# Henry is in love with Spuds McKenzie



## ElvisnHenry'sMom55 (Mar 10, 2011)

Long time lurker...finally starting to post.

Anyway, I took Henry to the dog park last weekend for the first time and what a ball he had playing with all the other dogs, playing ball, frisbee, and best of all going for his first swim UNTIL....enters Spuds McKenzie into the park. I was immediately enamored with her, well apparently, so was Henry. He proceeded to hump her and kept coming for her every chance he got. I had to move him to another part of the park. Thank goodness she was fixed. I was mortified, shocked, embarrassed and laughing all at the same time. :roflmao::sorry: Luckily Lola, a.k.a. Spud's McKenzie's mom was pretty cool about it. Lordy, Henry. Never a dull moment! I see neutering in your future, Henry.

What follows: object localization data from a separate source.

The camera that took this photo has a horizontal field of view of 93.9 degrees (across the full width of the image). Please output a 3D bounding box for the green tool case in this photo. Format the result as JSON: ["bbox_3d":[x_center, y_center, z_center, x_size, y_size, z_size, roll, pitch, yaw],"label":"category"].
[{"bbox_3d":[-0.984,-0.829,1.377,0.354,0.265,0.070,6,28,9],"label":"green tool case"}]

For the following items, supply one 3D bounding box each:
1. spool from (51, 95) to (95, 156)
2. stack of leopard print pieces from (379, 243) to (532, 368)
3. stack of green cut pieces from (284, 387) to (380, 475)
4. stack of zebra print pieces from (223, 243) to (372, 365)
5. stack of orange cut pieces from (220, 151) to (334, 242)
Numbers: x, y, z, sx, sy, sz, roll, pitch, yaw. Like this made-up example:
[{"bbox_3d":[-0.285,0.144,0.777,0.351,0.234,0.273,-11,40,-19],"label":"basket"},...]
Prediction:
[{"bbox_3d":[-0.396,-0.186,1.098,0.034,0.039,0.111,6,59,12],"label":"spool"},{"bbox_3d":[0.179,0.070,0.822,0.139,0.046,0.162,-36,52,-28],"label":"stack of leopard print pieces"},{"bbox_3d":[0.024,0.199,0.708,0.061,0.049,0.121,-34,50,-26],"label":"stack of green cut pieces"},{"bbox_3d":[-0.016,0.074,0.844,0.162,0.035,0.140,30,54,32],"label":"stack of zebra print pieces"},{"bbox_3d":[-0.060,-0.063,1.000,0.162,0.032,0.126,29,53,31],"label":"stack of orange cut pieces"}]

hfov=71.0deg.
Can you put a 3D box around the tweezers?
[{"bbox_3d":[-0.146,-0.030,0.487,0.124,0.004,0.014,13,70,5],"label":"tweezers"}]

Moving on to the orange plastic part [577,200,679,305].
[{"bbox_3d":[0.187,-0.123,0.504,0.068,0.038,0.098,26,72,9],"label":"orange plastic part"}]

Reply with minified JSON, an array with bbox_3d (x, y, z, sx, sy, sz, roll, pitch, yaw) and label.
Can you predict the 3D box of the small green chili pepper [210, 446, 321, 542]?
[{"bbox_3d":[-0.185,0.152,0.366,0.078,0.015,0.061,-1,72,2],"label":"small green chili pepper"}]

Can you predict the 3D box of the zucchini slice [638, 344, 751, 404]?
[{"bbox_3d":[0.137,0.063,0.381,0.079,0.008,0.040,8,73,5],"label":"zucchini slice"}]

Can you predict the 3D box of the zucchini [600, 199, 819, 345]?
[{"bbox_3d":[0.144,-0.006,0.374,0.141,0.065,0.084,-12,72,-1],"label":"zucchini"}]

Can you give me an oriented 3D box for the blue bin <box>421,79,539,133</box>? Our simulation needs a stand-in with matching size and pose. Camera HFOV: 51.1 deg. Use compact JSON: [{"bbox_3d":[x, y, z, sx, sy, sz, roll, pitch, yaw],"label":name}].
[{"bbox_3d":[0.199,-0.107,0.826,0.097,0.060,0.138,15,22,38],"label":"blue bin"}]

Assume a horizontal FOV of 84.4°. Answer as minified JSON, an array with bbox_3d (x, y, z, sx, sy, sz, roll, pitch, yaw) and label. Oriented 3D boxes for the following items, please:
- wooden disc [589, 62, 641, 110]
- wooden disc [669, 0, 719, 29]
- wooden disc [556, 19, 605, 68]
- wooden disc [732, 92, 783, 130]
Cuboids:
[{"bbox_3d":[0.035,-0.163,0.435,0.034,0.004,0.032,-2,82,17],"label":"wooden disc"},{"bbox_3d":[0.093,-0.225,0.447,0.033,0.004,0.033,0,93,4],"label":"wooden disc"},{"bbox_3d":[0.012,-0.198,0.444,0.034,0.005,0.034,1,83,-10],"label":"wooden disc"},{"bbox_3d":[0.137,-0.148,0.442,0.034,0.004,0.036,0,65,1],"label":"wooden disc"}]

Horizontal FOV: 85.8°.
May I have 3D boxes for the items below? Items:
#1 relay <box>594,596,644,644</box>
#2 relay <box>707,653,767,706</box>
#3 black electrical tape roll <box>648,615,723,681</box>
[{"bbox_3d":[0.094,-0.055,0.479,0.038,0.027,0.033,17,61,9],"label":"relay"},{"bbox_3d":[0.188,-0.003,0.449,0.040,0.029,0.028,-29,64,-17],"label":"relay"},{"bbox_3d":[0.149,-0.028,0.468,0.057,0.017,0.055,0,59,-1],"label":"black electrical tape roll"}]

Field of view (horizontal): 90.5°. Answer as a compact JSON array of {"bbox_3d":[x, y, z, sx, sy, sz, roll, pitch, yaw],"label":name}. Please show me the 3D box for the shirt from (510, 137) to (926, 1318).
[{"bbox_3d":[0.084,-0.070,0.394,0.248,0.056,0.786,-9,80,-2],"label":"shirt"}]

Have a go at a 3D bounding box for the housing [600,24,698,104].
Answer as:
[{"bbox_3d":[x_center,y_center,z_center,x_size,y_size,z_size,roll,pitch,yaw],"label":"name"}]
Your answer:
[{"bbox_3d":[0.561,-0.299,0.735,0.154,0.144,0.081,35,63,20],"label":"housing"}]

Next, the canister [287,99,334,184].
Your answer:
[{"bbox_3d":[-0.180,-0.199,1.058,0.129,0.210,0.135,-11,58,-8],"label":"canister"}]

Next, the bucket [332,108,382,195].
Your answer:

On a side note: I had to laugh, Henry stood at the edge of the pond for the longest time, before he jumped in. I swear I could hear him saying, "I think I can." "I think I can." :lol:


----------



## Oaklys Dad (Dec 28, 2005)

It sounds like he had a great day at the dog park. If you've been around adolescent puppies for long you don't get too excited with puppy humping. When mine do I just tell them "OFF" and continue as if nothing happened. It is very common thing and not sexual.


----------